Each playbook is documented separately. See the links in the first column below.
Playbook(s) | Useful when |
---|---|
ais_enable_multiqueue | Enabling MQ IO schedulers in Ubuntu releases for which MQ is not the default |
ais_host_config_common | Tuning worker nodes; adding useful packages etc |
ais_datafs_mkfs | Creating or recreating filesystems for AIStore |
ais_host_post_kubespray | Using AIStore chart values that require "unsafe" sysctls; changes kubelet.env to enable them |
ais_gpuhost_config | Configuring GPU compute nodes in the same cluster - install NVIDIA Docker 2, NVIDIA container runtime, etc. |
ais_cluster_management | A collection of playbooks to deploy and upgrade AIS clusters on K8s. Cluster shut down and associated cleanup is also supported. |
The ais_host_config_common
playbook includes a tagging scheme to allow
more granular selection of tasks and to skip tasks that are likely site-specific.
The vars
directory includes variable definitions that control the playbooks,
split into multiple files with comments explaining which playbooks they control
(and which tags will use them).
The hosts-example.ini and ansible-example.cfg files are reference examples for constructing the actual hosts.ini and ansible.cfg files in the same path.

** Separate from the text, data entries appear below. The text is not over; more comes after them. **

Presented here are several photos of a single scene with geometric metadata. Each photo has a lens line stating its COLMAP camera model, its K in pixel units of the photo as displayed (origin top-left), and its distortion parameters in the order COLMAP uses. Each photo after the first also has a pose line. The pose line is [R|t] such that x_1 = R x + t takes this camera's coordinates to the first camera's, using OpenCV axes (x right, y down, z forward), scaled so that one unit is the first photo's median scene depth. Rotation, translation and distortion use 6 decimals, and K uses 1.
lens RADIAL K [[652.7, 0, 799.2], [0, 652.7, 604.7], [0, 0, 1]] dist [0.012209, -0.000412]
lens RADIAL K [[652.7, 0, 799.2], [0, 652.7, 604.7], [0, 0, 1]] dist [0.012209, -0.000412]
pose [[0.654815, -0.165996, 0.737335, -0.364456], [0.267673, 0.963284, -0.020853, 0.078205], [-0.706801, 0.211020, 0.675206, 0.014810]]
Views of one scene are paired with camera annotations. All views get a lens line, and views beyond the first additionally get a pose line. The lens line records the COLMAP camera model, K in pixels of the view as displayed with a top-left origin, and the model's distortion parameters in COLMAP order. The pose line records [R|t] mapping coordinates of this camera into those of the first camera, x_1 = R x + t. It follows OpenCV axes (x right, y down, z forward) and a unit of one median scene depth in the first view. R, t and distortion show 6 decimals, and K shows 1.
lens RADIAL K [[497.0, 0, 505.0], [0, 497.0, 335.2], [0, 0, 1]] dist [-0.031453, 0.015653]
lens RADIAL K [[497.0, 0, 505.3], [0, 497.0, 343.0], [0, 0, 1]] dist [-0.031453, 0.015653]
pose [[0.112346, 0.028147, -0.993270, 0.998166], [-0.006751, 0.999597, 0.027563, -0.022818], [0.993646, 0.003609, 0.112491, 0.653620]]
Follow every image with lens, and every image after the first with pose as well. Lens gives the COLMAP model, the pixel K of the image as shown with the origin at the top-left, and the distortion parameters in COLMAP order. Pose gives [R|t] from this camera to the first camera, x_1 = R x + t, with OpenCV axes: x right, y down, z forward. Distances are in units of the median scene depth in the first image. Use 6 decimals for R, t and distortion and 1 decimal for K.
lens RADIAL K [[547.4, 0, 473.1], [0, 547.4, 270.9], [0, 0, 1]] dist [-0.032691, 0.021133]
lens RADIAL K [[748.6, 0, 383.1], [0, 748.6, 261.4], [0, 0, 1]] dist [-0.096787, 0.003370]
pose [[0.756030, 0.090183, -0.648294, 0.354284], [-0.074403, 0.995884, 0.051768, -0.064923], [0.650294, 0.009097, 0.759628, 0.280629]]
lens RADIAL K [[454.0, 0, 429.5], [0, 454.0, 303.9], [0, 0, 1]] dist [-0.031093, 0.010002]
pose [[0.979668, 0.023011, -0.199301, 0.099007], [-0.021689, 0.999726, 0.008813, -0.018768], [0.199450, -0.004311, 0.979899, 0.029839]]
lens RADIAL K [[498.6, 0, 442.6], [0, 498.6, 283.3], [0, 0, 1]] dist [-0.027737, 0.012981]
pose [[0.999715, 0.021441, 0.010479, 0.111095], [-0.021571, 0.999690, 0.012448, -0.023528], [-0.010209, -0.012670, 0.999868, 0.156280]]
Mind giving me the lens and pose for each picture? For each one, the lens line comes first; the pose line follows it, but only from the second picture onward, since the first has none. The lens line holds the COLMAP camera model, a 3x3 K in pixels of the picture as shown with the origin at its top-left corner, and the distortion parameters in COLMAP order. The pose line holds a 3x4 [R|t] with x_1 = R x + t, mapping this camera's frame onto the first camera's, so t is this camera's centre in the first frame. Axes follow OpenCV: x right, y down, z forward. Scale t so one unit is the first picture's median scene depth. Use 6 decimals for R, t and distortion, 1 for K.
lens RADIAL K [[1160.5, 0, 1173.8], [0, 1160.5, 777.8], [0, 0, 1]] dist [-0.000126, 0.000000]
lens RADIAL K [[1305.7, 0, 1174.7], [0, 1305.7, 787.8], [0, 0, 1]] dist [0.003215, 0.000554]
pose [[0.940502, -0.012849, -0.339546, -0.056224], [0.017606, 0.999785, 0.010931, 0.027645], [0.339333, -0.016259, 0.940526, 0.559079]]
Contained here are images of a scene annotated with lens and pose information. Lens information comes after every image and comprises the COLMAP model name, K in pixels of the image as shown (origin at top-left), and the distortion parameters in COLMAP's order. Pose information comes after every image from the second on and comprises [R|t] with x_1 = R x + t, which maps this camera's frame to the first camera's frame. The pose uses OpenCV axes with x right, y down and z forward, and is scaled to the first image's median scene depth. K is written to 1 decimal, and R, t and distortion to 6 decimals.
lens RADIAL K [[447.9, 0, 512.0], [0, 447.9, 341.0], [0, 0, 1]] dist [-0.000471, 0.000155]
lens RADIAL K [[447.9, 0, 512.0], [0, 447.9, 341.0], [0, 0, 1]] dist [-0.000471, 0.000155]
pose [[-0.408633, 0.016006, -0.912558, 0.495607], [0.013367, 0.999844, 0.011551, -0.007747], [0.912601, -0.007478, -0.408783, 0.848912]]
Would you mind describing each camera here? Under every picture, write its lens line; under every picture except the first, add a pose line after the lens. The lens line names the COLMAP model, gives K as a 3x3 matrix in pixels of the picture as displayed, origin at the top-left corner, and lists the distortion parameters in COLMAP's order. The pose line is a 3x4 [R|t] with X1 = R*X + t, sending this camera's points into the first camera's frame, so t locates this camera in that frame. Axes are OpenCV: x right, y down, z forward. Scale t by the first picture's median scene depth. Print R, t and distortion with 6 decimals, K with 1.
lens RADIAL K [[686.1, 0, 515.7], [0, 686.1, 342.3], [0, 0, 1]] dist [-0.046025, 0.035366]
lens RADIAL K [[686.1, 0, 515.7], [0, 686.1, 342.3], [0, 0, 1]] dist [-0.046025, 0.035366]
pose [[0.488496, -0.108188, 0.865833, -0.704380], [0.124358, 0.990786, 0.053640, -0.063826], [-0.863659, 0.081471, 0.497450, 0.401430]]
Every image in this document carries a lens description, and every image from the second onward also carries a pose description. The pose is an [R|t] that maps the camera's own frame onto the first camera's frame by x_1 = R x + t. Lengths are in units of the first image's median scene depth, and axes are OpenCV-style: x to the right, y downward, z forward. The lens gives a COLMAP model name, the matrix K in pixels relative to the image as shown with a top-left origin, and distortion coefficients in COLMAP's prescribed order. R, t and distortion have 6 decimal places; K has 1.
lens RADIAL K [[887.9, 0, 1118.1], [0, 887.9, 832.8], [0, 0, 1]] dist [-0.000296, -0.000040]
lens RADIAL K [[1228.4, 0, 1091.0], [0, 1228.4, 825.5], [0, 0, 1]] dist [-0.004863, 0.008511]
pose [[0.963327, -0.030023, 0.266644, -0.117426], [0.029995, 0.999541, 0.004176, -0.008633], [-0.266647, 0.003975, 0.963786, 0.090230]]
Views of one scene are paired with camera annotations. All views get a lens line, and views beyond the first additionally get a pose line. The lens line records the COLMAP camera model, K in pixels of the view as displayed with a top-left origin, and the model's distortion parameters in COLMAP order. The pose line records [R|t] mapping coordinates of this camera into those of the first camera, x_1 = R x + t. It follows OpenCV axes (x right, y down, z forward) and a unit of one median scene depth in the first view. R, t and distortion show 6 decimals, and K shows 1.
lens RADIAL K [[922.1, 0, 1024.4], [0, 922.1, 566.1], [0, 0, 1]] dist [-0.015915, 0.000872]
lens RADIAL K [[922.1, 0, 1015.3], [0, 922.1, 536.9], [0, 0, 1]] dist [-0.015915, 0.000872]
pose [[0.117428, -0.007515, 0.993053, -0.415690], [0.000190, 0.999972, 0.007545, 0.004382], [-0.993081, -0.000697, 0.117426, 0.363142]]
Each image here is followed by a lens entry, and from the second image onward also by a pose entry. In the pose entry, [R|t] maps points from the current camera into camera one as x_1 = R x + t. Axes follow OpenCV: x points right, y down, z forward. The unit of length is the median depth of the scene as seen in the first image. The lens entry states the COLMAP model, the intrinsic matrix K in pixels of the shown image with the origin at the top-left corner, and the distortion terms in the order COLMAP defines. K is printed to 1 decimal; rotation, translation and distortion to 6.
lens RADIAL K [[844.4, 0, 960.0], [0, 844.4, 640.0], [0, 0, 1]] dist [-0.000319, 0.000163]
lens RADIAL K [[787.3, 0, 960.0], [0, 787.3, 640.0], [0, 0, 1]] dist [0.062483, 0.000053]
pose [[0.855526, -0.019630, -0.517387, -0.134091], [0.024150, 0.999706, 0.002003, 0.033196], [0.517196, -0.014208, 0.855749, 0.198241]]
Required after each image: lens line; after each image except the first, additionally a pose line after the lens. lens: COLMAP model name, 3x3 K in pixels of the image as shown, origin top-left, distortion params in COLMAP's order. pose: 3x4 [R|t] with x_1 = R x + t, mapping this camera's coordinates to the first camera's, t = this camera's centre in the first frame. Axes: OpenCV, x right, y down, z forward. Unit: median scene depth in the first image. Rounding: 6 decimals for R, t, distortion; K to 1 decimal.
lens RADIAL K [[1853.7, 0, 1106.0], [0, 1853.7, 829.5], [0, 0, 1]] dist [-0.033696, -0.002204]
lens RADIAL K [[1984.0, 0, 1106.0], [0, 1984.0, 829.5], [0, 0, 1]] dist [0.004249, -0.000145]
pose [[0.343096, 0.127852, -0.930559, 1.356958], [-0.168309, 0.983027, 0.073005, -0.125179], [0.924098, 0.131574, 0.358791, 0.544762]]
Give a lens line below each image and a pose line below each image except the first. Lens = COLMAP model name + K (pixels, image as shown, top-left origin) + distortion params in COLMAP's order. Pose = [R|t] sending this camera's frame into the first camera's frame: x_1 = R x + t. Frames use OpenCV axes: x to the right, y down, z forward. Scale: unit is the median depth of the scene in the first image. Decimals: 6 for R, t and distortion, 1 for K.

We run playbooks in the following order wrt other steps:
- Hosts are installed with Ubuntu 18.04 LTS; ssh, ansible etc bootstrapped.
- To enable MQ IO scheduler we run playbook
ais_enable_multiqueue
and reboot. - Next we run
ais_host_config_common
on all nodes (cpu and any gpu nodes). - Kubespray time - establish K8s cluster
- If we're install gpu worker nodes, playbook
ais_gpuhost_config
- Since we use sysctl somaxconn in containers we need to change
kubelet.env
and playbookais_host_post_kubespray
does this for us. - Make filesystems with
ais_datafs_mkfs
- Deploy AIS K8s operator
ais_deploy_operator
- Deploy AIS cluster
ais_deploy_cluster